1.75 GB isn't enough data to justify a hadoop solution. That data size fits easily in memory, and without doubt on a single system.
It depends on what you do with the data. If you are processing the data in 512KB chunks and each chunk takes a day to process (because expensive computation), you probably do want to spread the work over some cluster.
I don't think of hadoop being built for high complexity computation, but high IO throughput.
When you describe this kind of setup, I imagine things that involve proof through exhaustion. For example prime number search is something with a small input and large calculation time. However, these solution don't really benefit from hadoop since you don't really need the data management facilities, and a simpler MPI solution could handle this better.
Search indexing could fit this description(url -> results), but generally you want the additional network cards for throughput, and the disks to store the results. Then again the aggregate space on disk starts looking closer to TB instead of GB. Plus in the end you need to do something with all those pages.
I think the article said that you don't need to use Hadoop for everything and that it might be much faster to just use command line tools on a single computer. Of course you might find a use case where the total computing time is massive and in that case a cluster is better. I still don't think many use cases have that problem.

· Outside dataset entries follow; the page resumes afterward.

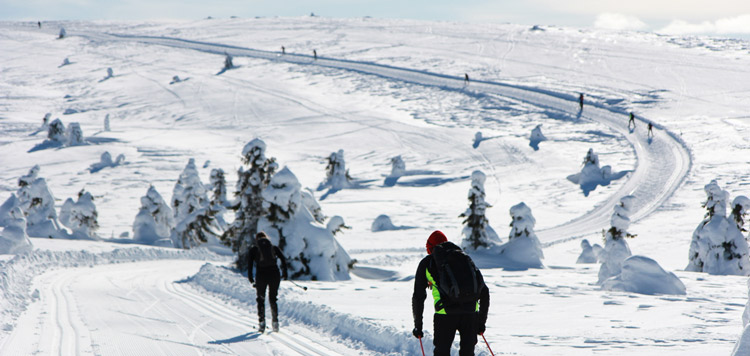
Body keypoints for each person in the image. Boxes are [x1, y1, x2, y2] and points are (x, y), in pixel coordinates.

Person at [412, 230, 490, 356]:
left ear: (430, 248)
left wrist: (418, 326)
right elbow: (484, 292)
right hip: (470, 313)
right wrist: (480, 323)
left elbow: (418, 297)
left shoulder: (427, 263)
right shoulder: (464, 258)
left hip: (445, 314)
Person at [248, 231, 288, 332]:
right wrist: (285, 273)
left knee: (261, 299)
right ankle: (275, 322)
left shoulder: (254, 249)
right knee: (273, 298)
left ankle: (262, 322)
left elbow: (249, 264)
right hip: (274, 274)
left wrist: (250, 278)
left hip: (261, 275)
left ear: (257, 239)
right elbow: (283, 259)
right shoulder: (273, 247)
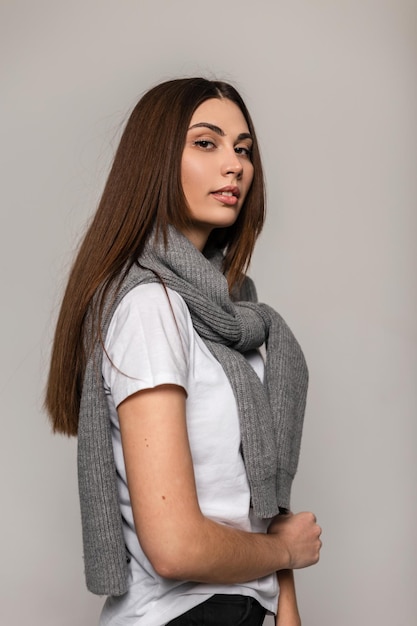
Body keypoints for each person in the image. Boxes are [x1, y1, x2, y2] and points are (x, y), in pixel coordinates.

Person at [45, 77, 322, 626]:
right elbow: (175, 547)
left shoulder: (234, 310)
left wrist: (286, 606)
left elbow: (259, 506)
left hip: (241, 609)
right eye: (206, 143)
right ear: (155, 161)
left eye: (243, 149)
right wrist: (287, 553)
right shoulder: (151, 307)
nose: (235, 165)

We are doing some simple statistics at work for much smaller data sizes and the computing time is usually around 10-100 ms so it could probably compute small batches at almost network speed.
Definitely. I was reacting to my parent poster, because size does not say everything. 1TB can be small, 1GB can be big - it depends on the amount of computation time that is necessary for whatever processing of the data you do.
It depends on what you do with the data. If you are processing the data in 512KB chunks and each chunk takes a day to process (because expensive computation), you probably do want to spread the work over some cluster.